═══ ÜBUNGSTEXT ═══

Zunächst dürfte es im Regelfall nicht vorteilhaft sein, die Gesellschaftsanteile des in die Krise geratenen Unternehmens zu erwerben (sog. Share Deal). Denn hierdurch wird die finanzielle Schieflage nicht beseitigt, so dass der jeweilige Investor die bestehende Liquiditätslücke mit eigenen Mitteln vollständig und nachhaltig schließen müsste, was im Regelfall nicht gewünscht ist. Oftmals ist es daher besser – und in der Praxis auch üblich – nur einzelne (oder alle) Vermögensgegenstände des jeweiligen Krisen-Unternehmens im Wege eines sog. Asset Deals zu erwerben.

Soll durch einen solchen Asset-Deal das Geschäft (oder Teile hiervon) übernommen werden, werden die betriebsnotwendigen Vermögenswerte des Krisen-Unternehmens regelmäßig von einer gesonderten Auffanggesellschaft übernommen und dies grundsätzlich ohne finanzielle Altlasten wie Bankverbindlichkeiten oder Pensionsverpflichtungen. Hierbei ist allerdings zu beachten, dass der jeweilige Erwerber im Falle einer Geschäfts- und Firmenfortführung ggf. gemäß § 25 HGB für Verbindlichkeiten des früheren Betriebsinhabers und im Fall einer Übernahme eines Geschäfts- oder Teilbetriebs gemäß § 75 AO auch für Steuerverbindlichkeiten der Gesellschaft haftet. Zudem gehen in einem solchen Fall nach Maßgabe von § 613a BGB regelmäßig auch die Arbeitsverhältnisse über. So kann aus dem zunächst vermuteten „Schnäppchen” sehr schnell eine Haftungsfalle werden. Durch eine sorgfältige vorherige Überprüfung des Krisen-Unternehmens (sog. Due Diligence) bzw. entsprechende vertragliche Gestaltungen (bspw. Kaufpreiseinbehalte) lassen sich diese Risiken teilweise zumindest reduzieren.

Selbst wenn nur einzelne Vermögensgegenstände erworben werden, die nicht zu derartigen Haftungsrisiken führen, so ist darauf zu achten und zu dokumentieren, dass die gezahlten Kaufpreise angemessen sind. Andernfalls könnte im Falle einer (teilweise) unentgeltlichen Leistung im Rahmen eines etwaigen späteren Insolvenzverfahrens innerhalb von vier Jahren nach Übertragung gemäß § 134 InsO eine Insolvenzanfechtung drohen, die für den jeweiligen Erwerber mit der Pflicht zur Rückübertragung der erworbenen Vermögensgegenstände oder zur Zahlung eines Wertersatzes verbunden sein könnte.

═══ EINTRÄGE ═══

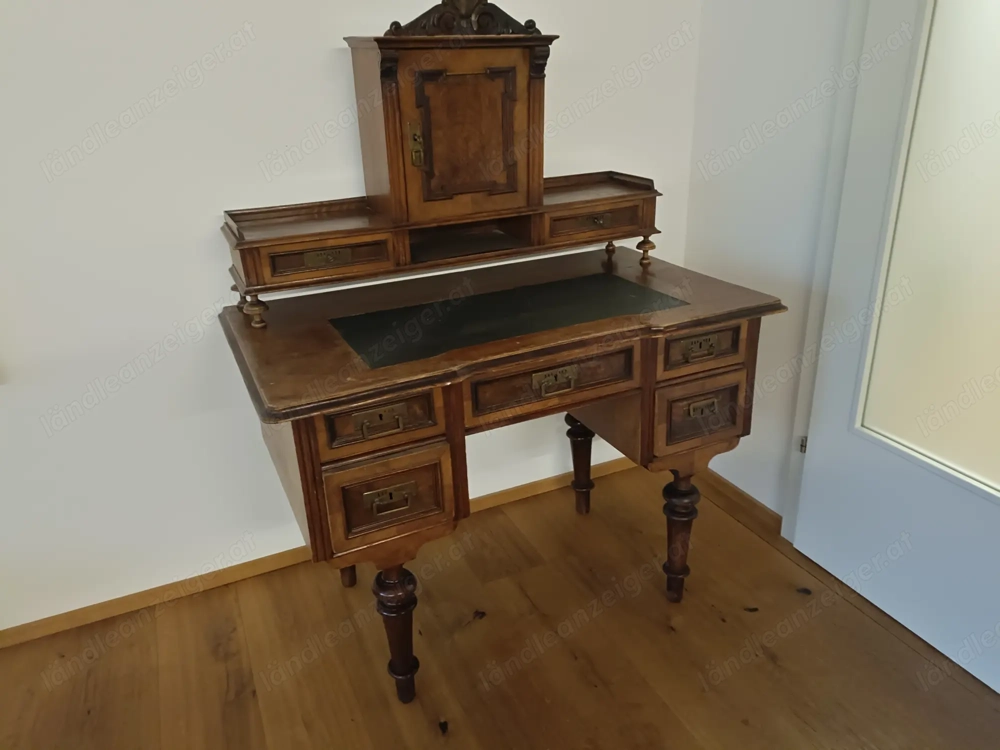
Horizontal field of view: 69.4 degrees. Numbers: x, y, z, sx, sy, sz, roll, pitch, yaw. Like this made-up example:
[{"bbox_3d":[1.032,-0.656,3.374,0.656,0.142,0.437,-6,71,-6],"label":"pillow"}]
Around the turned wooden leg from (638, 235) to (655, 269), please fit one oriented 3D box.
[{"bbox_3d":[0.383,-0.327,1.896,0.047,0.069,0.047,-2,23,1],"label":"turned wooden leg"}]

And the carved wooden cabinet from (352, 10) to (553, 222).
[{"bbox_3d":[-0.104,-0.605,1.627,0.412,0.454,0.235,-12,25,-23],"label":"carved wooden cabinet"}]

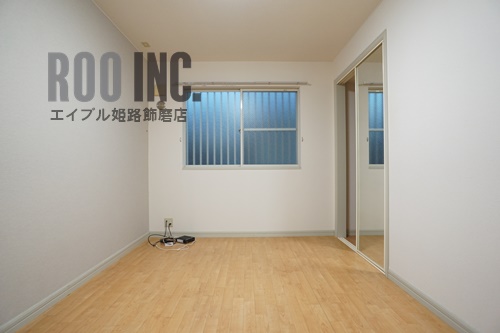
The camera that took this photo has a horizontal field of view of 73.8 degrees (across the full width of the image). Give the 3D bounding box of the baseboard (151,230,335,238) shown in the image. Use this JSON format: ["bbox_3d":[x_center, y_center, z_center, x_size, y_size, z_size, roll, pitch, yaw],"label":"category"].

═══

◆ AUFGABEN
**1)** Schreibe aus dem Text über den Unternehmenskauf in der Krise wortgetreu den Abschnitt ab, der mit den Worten „Selbst wenn nur“ beginnt und mit „verbunden sein könnte.“ endet.
**2)** Gib alle Einträge noch einmal wieder und tausche dabei „degrees“ gegen „deg“, ohne sonst etwas zu verändern. Die Bilder sollen in der Antwort fehlen.
Der Text und die Einträge haben inhaltlich nichts miteinander zu tun.

◆ LÖSUNGEN
**1)**
Selbst wenn nur einzelne Vermögensgegenstände erworben werden, die nicht zu derartigen Haftungsrisiken führen, so ist darauf zu achten und zu dokumentieren, dass die gezahlten Kaufpreise angemessen sind. Andernfalls könnte im Falle einer (teilweise) unentgeltlichen Leistung im Rahmen eines etwaigen späteren Insolvenzverfahrens innerhalb von vier Jahren nach Übertragung gemäß § 134 InsO eine Insolvenzanfechtung drohen, die für den jeweiligen Erwerber mit der Pflicht zur Rückübertragung der erworbenen Vermögensgegenstände oder zur Zahlung eines Wertersatzes verbunden sein könnte.

**2)**
Horizontal field of view: 69.4 deg. Numbers: x, y, z, sx, sy, sz, roll, pitch, yaw. Like this made-up example:
[{"bbox_3d":[1.032,-0.656,3.374,0.656,0.142,0.437,-6,71,-6],"label":"pillow"}]
Around the turned wooden leg from (638, 235) to (655, 269), please fit one oriented 3D box.
[{"bbox_3d":[0.383,-0.327,1.896,0.047,0.069,0.047,-2,23,1],"label":"turned wooden leg"}]

And the carved wooden cabinet from (352, 10) to (553, 222).
[{"bbox_3d":[-0.104,-0.605,1.627,0.412,0.454,0.235,-12,25,-23],"label":"carved wooden cabinet"}]

The camera that took this photo has a horizontal field of view of 73.8 deg (across the full width of the image). Give the 3D bounding box of the baseboard (151,230,335,238) shown in the image. Use this JSON format: ["bbox_3d":[x_center, y_center, z_center, x_size, y_size, z_size, roll, pitch, yaw],"label":"category"].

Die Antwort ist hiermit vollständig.